I'm looking for the proper translation of "Live Free or Die". Any help?


----------



## Pincadilly

You can try with:
Liberam vitam age vel ex ea excede.
(Lit. "have a free life, or go away from that").
I hope I've been helpful.


----------



## relic411

Any chance we could change the meaning slightly to something along these lines:

Live Free ( A command) or you might as well be dead
Live free or you will be dying
Live free or you might as well be dead.


Thanks


----------



## Whodunit

Well, a possible literal translation would be:

Vive libere aut morieris!

However, I really like Pincadilly's version and you should go with that. I'd just like to mention that "e vita cedere" is more common than "e vita excedere," because "e ... ex..." is kind of redundant. 

Finally, I'd say:

*Vitam liberam age aut ex ea cede!*


----------



## relic411

Thanks for all the responses! Here's a few more possible that I've dug up that seem to be a bit more along the lines I'm looking for:

Vive libere aut tabesce  (Live freely or waste away)

Age libere aut tabesce  (Do life freely or waste away)

Age libere aut morere  (Do life freely or die(command))

Vitam libere aut tabesce  (Live life freely or waste away)

Vitam libere aut morere  (Live life freely or die(command))


----------



## Whodunit

Relic, the only sentence I would sanction is number one. 

If you combine #2 and #4 with the last two, they would be possible, too:

"Vitam age libere aut ..."

I want to tell you why: The last two sentences lack the existence of a verb in the first part (before aut). "Vitam" is the accusative singular of "vita" (life), so your last two sentences mean "Life freely or waste away/die." And numer 2 and 3 are nearly incomprehensible without further context.
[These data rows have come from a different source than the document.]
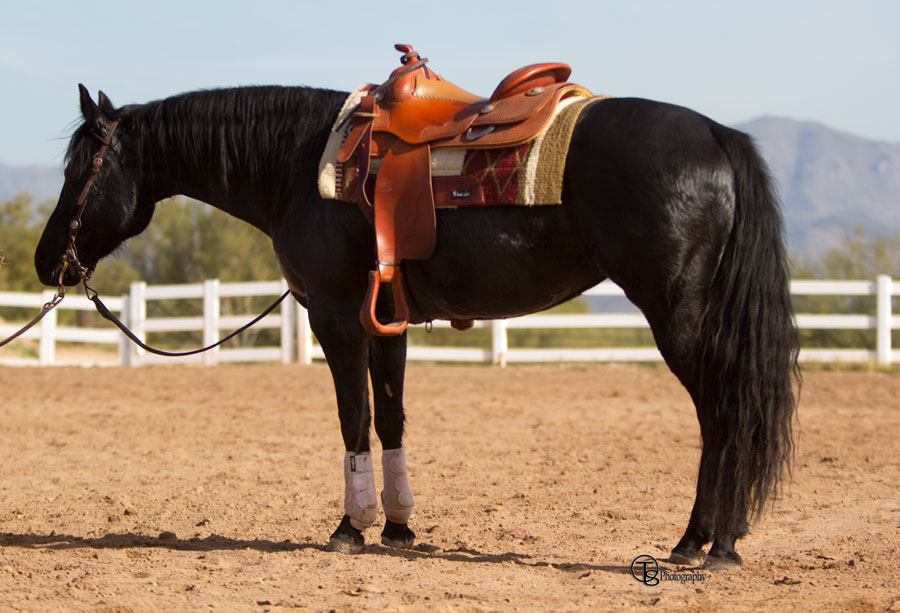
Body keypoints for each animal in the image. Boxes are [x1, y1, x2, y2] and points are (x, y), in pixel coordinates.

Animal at [34, 79, 800, 570]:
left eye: (81, 167)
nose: (47, 261)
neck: (299, 162)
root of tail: (715, 133)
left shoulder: (337, 315)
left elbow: (354, 417)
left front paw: (351, 527)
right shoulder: (387, 323)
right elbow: (392, 416)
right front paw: (400, 526)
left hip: (680, 317)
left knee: (726, 415)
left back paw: (706, 543)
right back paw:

It is possible to use "agere" alone (i.e. without vitam) to express "to live," but this shouldn't be done if the context doesn't make it clear.

It would be clear that "live" is meant in a sentence like this:

De hominibus, qui tum agebant, loquor.
_I'm talking about the people who lived (actually: acted) at that time._

However, in your sentences, I would definitely add "vitam."

Furthermore, I don't think that some Roman would have said any of your sentences. They sound too modern, not the way they spoke back then.


----------



## relic411

Thanks for your input! And you are absolutely correct. In my haste I accidentally did not add that into my sentence. And yes, it is not the speech of Ancient Romans - it is the modern day motto of New Hampshire.


----------